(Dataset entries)
*** Begin section ***

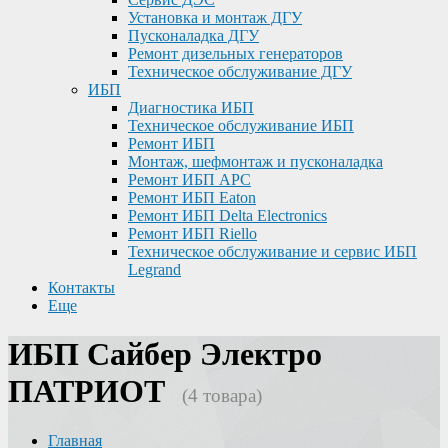
Установка и монтаж ДГУ
Пусконаладка ДГУ
Ремонт дизельных генераторов
Техническое обслуживание ДГУ
ИБП
Диагностика ИБП
Техническое обслуживание ИБП
Ремонт ИБП
Монтаж, шефмонтаж и пусконаладка
Ремонт ИБП APC
Ремонт ИБП Eaton
Ремонт ИБП Delta Electronics
Ремонт ИБП Riello
Техническое обслуживание и сервис ИБП
Legrand
Контакты
Еще
ИБП Сайбер Электро
ПАТРИОТ
(4 товара)
Главная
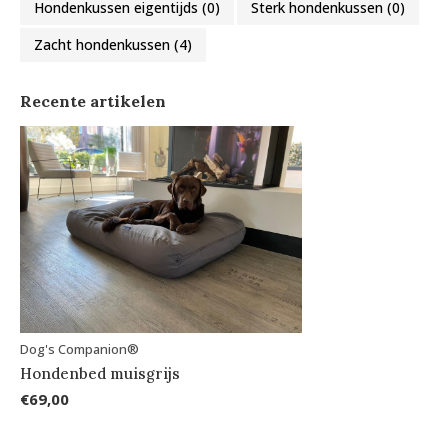
Hondenkussen eigentijds
(0)
Sterk hondenkussen
(0)
Zacht hondenkussen
(4)
Recente artikelen
Dog's Companion®
Hondenbed muisgrijs
€69,00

*** End section ***

## Assigned task:
Be exact. Write out all the entries and omit the pictures.

## Output below:
Установка и монтаж ДГУ
Пусконаладка ДГУ
Ремонт дизельных генераторов
Техническое обслуживание ДГУ
ИБП
Диагностика ИБП
Техническое обслуживание ИБП
Ремонт ИБП
Монтаж, шефмонтаж и пусконаладка
Ремонт ИБП APC
Ремонт ИБП Eaton
Ремонт ИБП Delta Electronics
Ремонт ИБП Riello
Техническое обслуживание и сервис ИБП
Legrand
Контакты
Еще
ИБП Сайбер Электро
ПАТРИОТ
(4 товара)
Главная
Hondenkussen eigentijds
(0)
Sterk hondenkussen
(0)
Zacht hondenkussen
(4)
Recente artikelen
Dog's Companion®
Hondenbed muisgrijs
€69,00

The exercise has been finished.